Gezici, Türkiye’den ayrılmalarının üzerinden onlarca yıl geçmesine rağmen hala evlerde toplanıp çiğ köfte yaptıklarını ve türküler söylediklerini anlattı. “Sıra geceleri gibi toplanıp türkü mü söylüyorsunuz?” sorusuna şu cevabı verdi:
“Nasıl türkü söylemem. Her cumartesi Mustafa Keser dinliyorum, İbrahim Tatlıses dinliyorum. Allah ona şifa versin. O buraya (İsrail’e) gelmişti, onu gördük. Urfa’nın şarkılarını söylüyor. Urfalı olduğumuz için onu seviyoruz. İbrahim Tatlıses’in bir avukatı var, ismini unuttum. (Daha sonra hatırlayarak isminin Rahmi olduğunu söyledi). O tanıyor beni. Ona çok selam söylüyorum. Sevdiğimiz büyük bir insan Tatlıses. Çiğ köfteden de vazgeçmedik. Her evde haftada bir veya iki kez acılı, etli, etsiz çiğ köfte yapılıyor. Evlerimizde tüm Urfa yemeklerini yapıyoruz.”

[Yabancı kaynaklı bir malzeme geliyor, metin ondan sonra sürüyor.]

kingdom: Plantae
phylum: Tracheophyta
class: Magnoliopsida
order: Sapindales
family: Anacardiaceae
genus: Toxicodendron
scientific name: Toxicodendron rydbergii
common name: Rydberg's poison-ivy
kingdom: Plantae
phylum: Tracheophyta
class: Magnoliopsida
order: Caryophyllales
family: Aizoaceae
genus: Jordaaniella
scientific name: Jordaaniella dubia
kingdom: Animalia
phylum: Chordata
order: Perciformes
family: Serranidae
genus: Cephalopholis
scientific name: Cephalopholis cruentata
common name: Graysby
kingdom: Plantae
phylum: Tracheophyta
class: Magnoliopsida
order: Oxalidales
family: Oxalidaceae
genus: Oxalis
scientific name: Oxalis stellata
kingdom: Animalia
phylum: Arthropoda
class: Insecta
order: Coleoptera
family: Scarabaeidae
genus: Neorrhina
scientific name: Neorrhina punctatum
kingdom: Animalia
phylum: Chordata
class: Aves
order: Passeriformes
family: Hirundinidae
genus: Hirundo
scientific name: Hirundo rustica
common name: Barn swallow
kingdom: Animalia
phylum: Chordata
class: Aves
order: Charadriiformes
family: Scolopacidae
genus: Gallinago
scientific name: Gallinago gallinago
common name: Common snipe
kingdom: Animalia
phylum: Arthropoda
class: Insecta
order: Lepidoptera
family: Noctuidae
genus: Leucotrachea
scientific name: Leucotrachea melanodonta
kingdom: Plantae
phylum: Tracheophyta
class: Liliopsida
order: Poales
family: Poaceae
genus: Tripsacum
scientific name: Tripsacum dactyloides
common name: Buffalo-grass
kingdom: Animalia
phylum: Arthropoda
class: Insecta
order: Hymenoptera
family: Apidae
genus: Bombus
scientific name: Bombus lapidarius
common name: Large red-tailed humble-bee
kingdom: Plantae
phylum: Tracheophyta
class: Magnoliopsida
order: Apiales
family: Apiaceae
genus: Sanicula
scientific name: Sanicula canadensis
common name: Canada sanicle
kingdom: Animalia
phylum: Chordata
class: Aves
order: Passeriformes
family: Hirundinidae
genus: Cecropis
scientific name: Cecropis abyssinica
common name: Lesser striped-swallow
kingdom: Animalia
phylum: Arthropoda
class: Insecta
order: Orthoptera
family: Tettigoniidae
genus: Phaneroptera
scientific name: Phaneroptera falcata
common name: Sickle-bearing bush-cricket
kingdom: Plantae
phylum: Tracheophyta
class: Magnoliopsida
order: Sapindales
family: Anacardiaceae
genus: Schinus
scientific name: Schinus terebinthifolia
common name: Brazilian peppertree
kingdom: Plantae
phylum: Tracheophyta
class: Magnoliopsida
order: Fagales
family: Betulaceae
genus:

“Urfa kebabı mı güzel, sizin burada İsrail’de yaptığınız kebap mı?” sorusuna ise “Urfa kebabı gibisi yok.” diye yanıt veren Gezici, “Evlerde çiğ köfte yapıyoruz. Çiğ köfteden vazgeçmiyoruz, buradaki tüm Urfalılar evde çiğ köfte yapıyor. Yaprak dolması yapıyoruz.” dedi.

“Müslümanlarla Aramız İyiydi”

Gezici, Türkiye’deyken Müslümanlarla ilişkilerinin iyi olduğunu vurgulayarak, “Hala çok Türk Müslüman arkadaşım var, telefonda onlarla konuşuyorum. İstanbul’da da var, Antep’te de var, Urfa’da da var.” dedi. Siverek’te hiç akrabalarının kalmadığını belirten Gezici, İstanbul’da bazı akrabalarının bulunduğunu, Şanlıurfa’da ise hâlâ Müslüman Türk arkadaşlarının olduğunu söyledi. “Bir gün onlardan birinin evinde misafir kaldım. Orada bir Kapalıçarşı var, baharat satıyor kendisi. İsmi Mahmut. Onda bir gün kaldım. Ona çok selam söylüyorum. Urfa’yı seviyorum ve özlüyorum.” dedi.

İsrail’de Urfalı ve Diyarbakırlı Yahudilere Ait İki Havra Var

Şanlıurfa ve çevresinden İsrail’e göç eden Yahudilerin çoğunun ilk başta Batı Kudüs’e yerleştiğini aktaran Gezici, “Ben hala burada yaşıyorum ama Urfalı Yahudiler şimdi İsrail’in her yerlerine dağıldı.” dedi. Batı Kudüs’teki evinin yakınında Urfalı Yahudilerin açtığı ve ekseriyetinin ibadet için gitmeyi tercih ettiği bir de havra bulunduğuna işaret eden Gezici, “Buradaki sinagogumuzun adı Urfa Havrası. Onun biraz yakınında da Diyarbakır Havrası var.” diye konuştu.

Urfalı Yahudilerin açtığı bu havranın kapısında İbranice “Urfalılar Cemaati Sinagogu” yazıyor. Havranın ana giriş kapısında bulunan taşın üzerinde ise yine İbranice “Talmud ve Tevrat Sinagogu. Kudüs’teki Urfalılar Cemaati. 1936 yılında Şabatey Muhtar Yaakov ve Yusuf Oveida tarafından yaptırılmıştır.” ifadeleri yer alıyor. İsrail’de Şanlıurfa kökenli birkaç yüz Yahudi ailenin yaşadığı tahmin ediliyor.